Together, your spinal cord and your brain make up your Central Nervous System, which controls most of the functions of your body. Your spinal cord runs approximately 15 to 17 inches from the base of your brain to your waist and is composed of long nerve fibers that carry messages to and from your brain. These nerve fibers feed into nerve roots that emerge between your Vertebrae — the 33 bones that surround your spinal cord and make up your backbone. There, the nerve fibers organize into Peripheral nerves that extend to the rest of your body.
A spinal cord injury may stem from a sudden, traumatic blow to your spine that fractures, dislocates, crushes or compresses one or more of your vertebrae. It may also result from a gunshot or knife wound that penetrates and cuts your spinal cord. Additional damage may occur over days or weeks because of bleeding, swelling, inflammation and fluid accumulation in and around your spinal cord.

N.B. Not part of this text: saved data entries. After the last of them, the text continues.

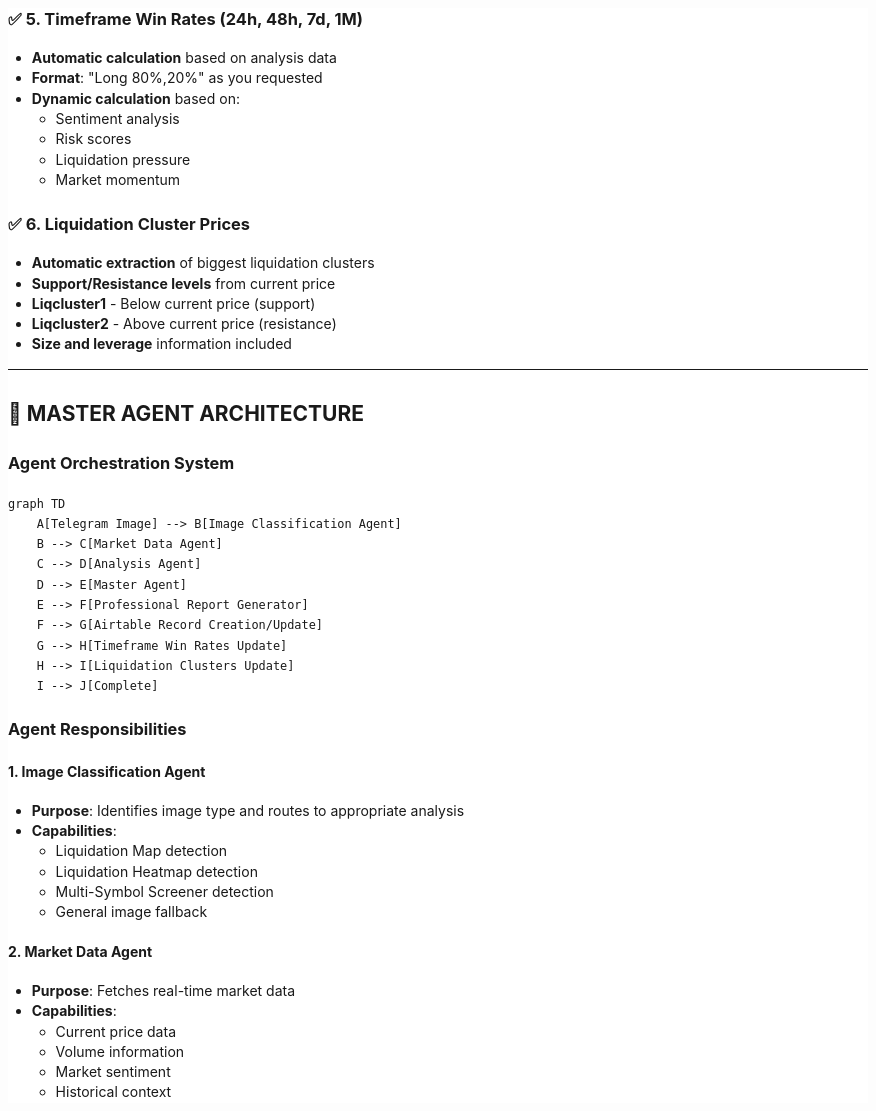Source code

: ### ✅ **5. Timeframe Win Rates (24h, 48h, 7d, 1M)**
- **Automatic calculation** based on analysis data
- **Format**: "Long 80%,20%" as you requested
- **Dynamic calculation** based on:
  - Sentiment analysis
  - Risk scores
  - Liquidation pressure
  - Market momentum

### ✅ **6. Liquidation Cluster Prices**
- **Automatic extraction** of biggest liquidation clusters
- **Support/Resistance levels** from current price
- **Liqcluster1** - Below current price (support)
- **Liqcluster2** - Above current price (resistance)
- **Size and leverage** information included

---

## 🔧 **MASTER AGENT ARCHITECTURE**

### **Agent Orchestration System**
```mermaid
graph TD
    A[Telegram Image] --> B[Image Classification Agent]
    B --> C[Market Data Agent]
    C --> D[Analysis Agent]
    D --> E[Master Agent]
    E --> F[Professional Report Generator]
    F --> G[Airtable Record Creation/Update]
    G --> H[Timeframe Win Rates Update]
    H --> I[Liquidation Clusters Update]
    I --> J[Complete]
```

### **Agent Responsibilities**

#### **1. Image Classification Agent**
- **Purpose**: Identifies image type and routes to appropriate analysis
- **Capabilities**: 
  - Liquidation Map detection
  - Liquidation Heatmap detection
  - Multi-Symbol Screener detection
  - General image fallback

#### **2. Market Data Agent**
- **Purpose**: Fetches real-time market data
- **Capabilities**:
  - Current price data
  - Volume information
  - Market sentiment
  - Historical context
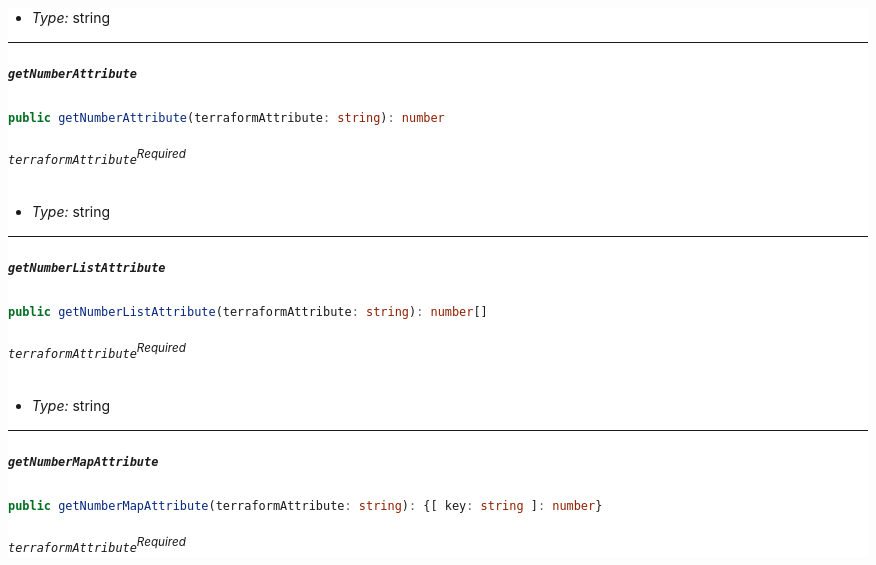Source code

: - *Type:* string

---

##### `getNumberAttribute` <a name="getNumberAttribute" id="@cdktf/provider-cloudflare.dataCloudflareCustomHostnames.DataCloudflareCustomHostnamesResultOwnershipVerificationOutputReference.getNumberAttribute"></a>

```typescript
public getNumberAttribute(terraformAttribute: string): number
```

###### `terraformAttribute`<sup>Required</sup> <a name="terraformAttribute" id="@cdktf/provider-cloudflare.dataCloudflareCustomHostnames.DataCloudflareCustomHostnamesResultOwnershipVerificationOutputReference.getNumberAttribute.parameter.terraformAttribute"></a>

- *Type:* string

---

##### `getNumberListAttribute` <a name="getNumberListAttribute" id="@cdktf/provider-cloudflare.dataCloudflareCustomHostnames.DataCloudflareCustomHostnamesResultOwnershipVerificationOutputReference.getNumberListAttribute"></a>

```typescript
public getNumberListAttribute(terraformAttribute: string): number[]
```

###### `terraformAttribute`<sup>Required</sup> <a name="terraformAttribute" id="@cdktf/provider-cloudflare.dataCloudflareCustomHostnames.DataCloudflareCustomHostnamesResultOwnershipVerificationOutputReference.getNumberListAttribute.parameter.terraformAttribute"></a>

- *Type:* string

---

##### `getNumberMapAttribute` <a name="getNumberMapAttribute" id="@cdktf/provider-cloudflare.dataCloudflareCustomHostnames.DataCloudflareCustomHostnamesResultOwnershipVerificationOutputReference.getNumberMapAttribute"></a>

```typescript
public getNumberMapAttribute(terraformAttribute: string): {[ key: string ]: number}
```

###### `terraformAttribute`<sup>Required</sup> <a name="terraformAttribute" id="@cdktf/provider-cloudflare.dataCloudflareCustomHostnames.DataCloudflareCustomHostnamesResultOwnershipVerificationOutputReference.getNumberMapAttribute.parameter.terraformAttribute"></a>
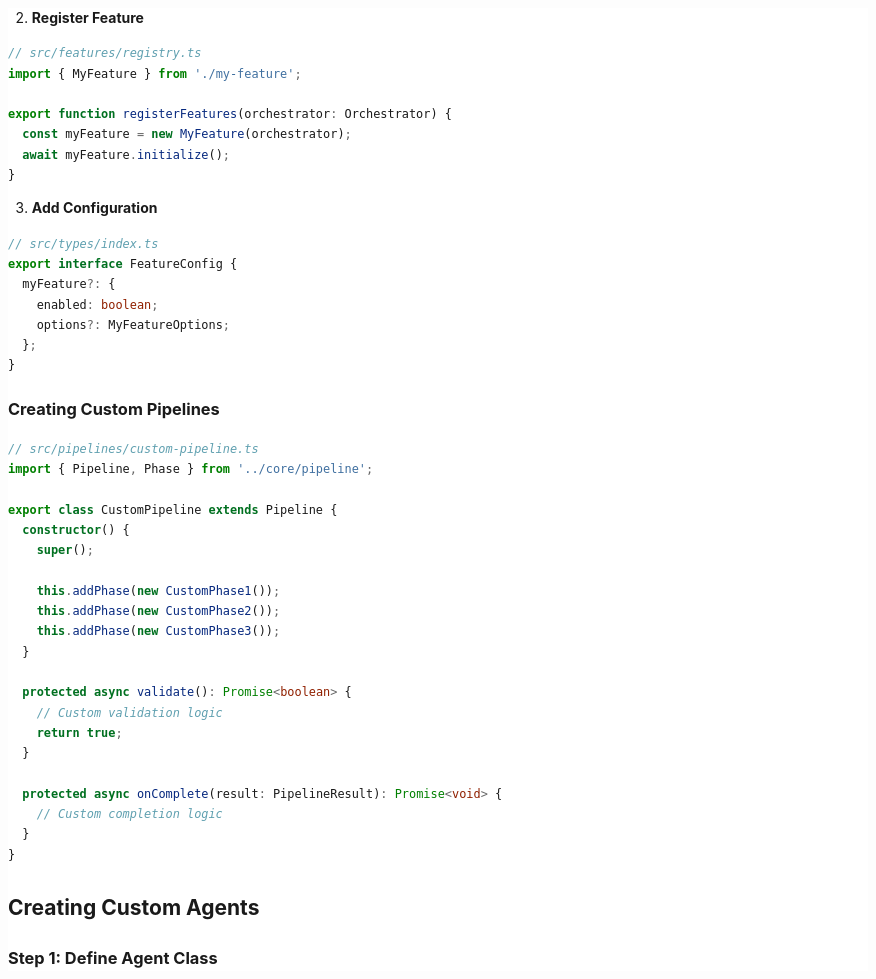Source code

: 2. **Register Feature**

```typescript
// src/features/registry.ts
import { MyFeature } from './my-feature';

export function registerFeatures(orchestrator: Orchestrator) {
  const myFeature = new MyFeature(orchestrator);
  await myFeature.initialize();
}
```

3. **Add Configuration**

```typescript
// src/types/index.ts
export interface FeatureConfig {
  myFeature?: {
    enabled: boolean;
    options?: MyFeatureOptions;
  };
}
```

### Creating Custom Pipelines

```typescript
// src/pipelines/custom-pipeline.ts
import { Pipeline, Phase } from '../core/pipeline';

export class CustomPipeline extends Pipeline {
  constructor() {
    super();
    
    this.addPhase(new CustomPhase1());
    this.addPhase(new CustomPhase2());
    this.addPhase(new CustomPhase3());
  }
  
  protected async validate(): Promise<boolean> {
    // Custom validation logic
    return true;
  }
  
  protected async onComplete(result: PipelineResult): Promise<void> {
    // Custom completion logic
  }
}
```

## Creating Custom Agents

### Step 1: Define Agent Class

This trauma and damage affects the nerve fibers passing through the injured area and may impair part or all of your corresponding muscles and nerves below the injury site. Spinal injuries occur most frequently in the neck (Cervical) and lower back (Thoracic and Lumbar) areas. A thoracic or lumbar injury can affect leg, bowel and bladder control and sexual function. A cervical injury may affect breathing as well as movements of your upper and lower limbs.
The most common causes of spinal cord injury are:
- Motor vehicle accidents. Auto and motorcycle accidents are the leading cause of spinal cord injuries, accounting for approximately 40 percent of new spinal cord injuries each year.
- Acts of violence. About a quarter of spinal cord injuries result from violent encounters, often involving guns and knifes.
- Falls. Spinal cord injury after age 65 is often caused by a fall. Overall, falls make up 22 percent of spinal cord injuries.
- Sports and recreation injuries. Athletic activities such as impact sports and diving in shallow water cause up to 10 percent of spinal cord injuries.
Cancer, infections, arthritis and inflammation of the spinal cord also
cause spinal cord injuries each year. The exact number isn’t known.